Movie Reviews
Memories of Murder
Director: Bong Joon-ho
Stars: Kang-ho Song, Sang-kyung Kim, Roe-ha Kim
Released: 13th August 2004 (UK)
“There’s a reason people say I have a shaman’s eyes.”
Only Bong Joon-ho’s second feature, Memories of Murder is such a well-written and directed film that it is no surprise it has often been considered a key work in the revival of Korean cinema in the early 2000s.
Often overshadowed by Park Chan-wook’s more influential Oldboy, also released in the same year, Memories of Murder calls to attention the exciting talent of Bong, who would later make the hit monster movie The Host (2006), and the twisted and macabre Mother (2010), the latter I consider his most accomplished work to date.
Bong’s films are innately suspenseful, often imbued with an uneasy sense of mystery. Memories of Murder delivers on both counts with aplomb. Based on real events set during the late 1980s when South Korea was still under a military dictatorship, the film centers on a detective who is tasked to investigate crimes seemingly committed by a serial killer-rapist.
He is joined by two other detectives in an endless, occasionally futile search for the notorious unknown man. Operating like an investigative procedural, albeit an unorthodox one with moments of comedy and sheer lack of rationality, Memories of Murder is intriguing and at times shocking.

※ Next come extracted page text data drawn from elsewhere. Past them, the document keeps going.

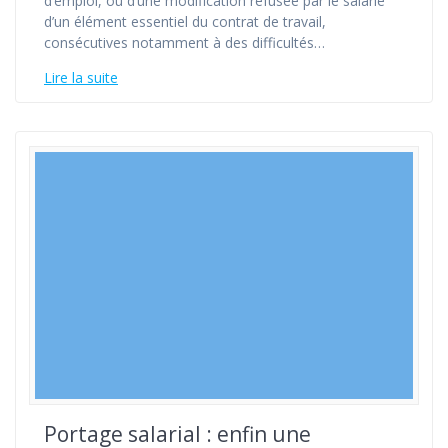
d’emploi, ou d’une modification refusée par le salarié
d’un élément essentiel du contrat de travail,
consécutives notamment à des difficultés…
Lire la suite
Portage salarial : enfin une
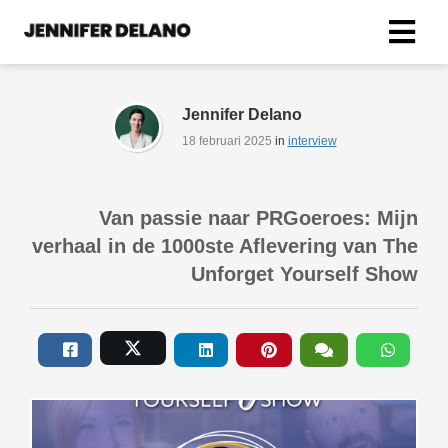
Jennifer Delano
ngen
ze privacy
18 februari 2025
in
interview
Van passie naar PRGoeroes: Mijn
verhaal in de 1000ste Aflevering van The
oneel
Unforget Yourself Show
onele
s zijn
kelijk om
bsite te
ken. Ze
 gebruikt
asisfuncties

Bong builds his film through layers, often revealing bits of information that can be useful or misleading, but everything adds up in some way or another. Closure, however, is not the name of the game here, and the best takeaway from Bong’s film is the way he shapes the epilogue – a beautiful yet haunting sequence that not only opens up to numerous interpretations, but also leaves a contemplative feeling of regret, revelation, and further mystery.
The cinematography, often evocative of the gloomy setting with shots of rainy nights and dingy interrogation rooms, is also accompanied by the stirring use of strings and piano. The aural landscape of Memories of Murder is quite powerful in creating a feeling of reminiscence and uncertainty.

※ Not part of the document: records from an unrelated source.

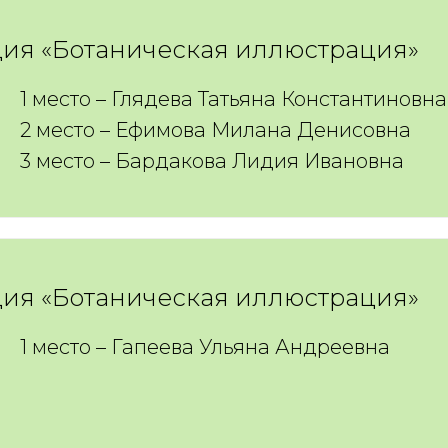
ия «Ботаническая иллюстрация»
1 место – Глядева Татьяна Константиновна
2 место – Ефимова Милана Денисовна
3 место – Бардакова Лидия Ивановна
ия «Ботаническая иллюстрация»
1 место – Гапеева Ульяна Андреевна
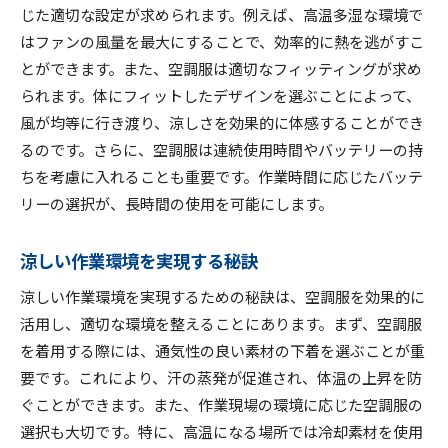
じた適切な設定が求められます。例えば、高温多湿な環境で
はファンの風量を最大にすることで、効率的に熱を逃がすこ
とができます。また、空調服は適切なフィッティングが求め
られます。体にフィットしたデザインを選ぶことによって、
風が均等に行き渡り、涼しさを効果的に体感することができ
るのです。さらに、空調服は連続使用時間やバッテリーの持
ちを考慮に入れることも重要です。作業時間に応じたバッテ
リーの選択が、長時間の使用を可能にします。
涼しい作業環境を実現する秘訣
涼しい作業環境を実現するための秘訣は、空調服を効果的に
活用し、適切な環境を整えることにあります。まず、空調服
を着用する際には、通気性の良い素材の下着を選ぶことが重
要です。これにより、汗の蒸発が促進され、体温の上昇を防
ぐことができます。また、作業現場の環境に応じた空調服の
選択も大切です。特に、高温になる場所では冷却素材を使用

Bong captures a time that sees his country in literal darkness. A siren wails, and every household blacks out their homes in a civil defence routine to prepare for national emergencies. The siren wails twice in the film, with the second time taking on a more chilling effect.
Bong’s masterful use of music and sound (or the lack of it) also presents the film with some of its most heart-pounding moments, scenes that play out like Hitchcock in top form. Memories of Murder is a slow-burning serial killer thriller that gets under your skin and stays with you for days.
Like Na Hong-jin’s The Chaser (2008) and Kim Jee-woon’s I Saw the Devil (2010), both considerably more violent, gory, and misogynistic than Bong’s film, Memories of Murder deals with a troubling Korean psyche – as collectively and symbolically represented through recurring tropes involving personal vendettas, incompetent detectives, rampant police brutality, methodical torture of women, among many other things, as if alluding to a not-so-distant violent national past.
Verdict: A potent mix of suspense and mystery, Bong Joon-ho’s excellent serial killer thriller gets under your skin.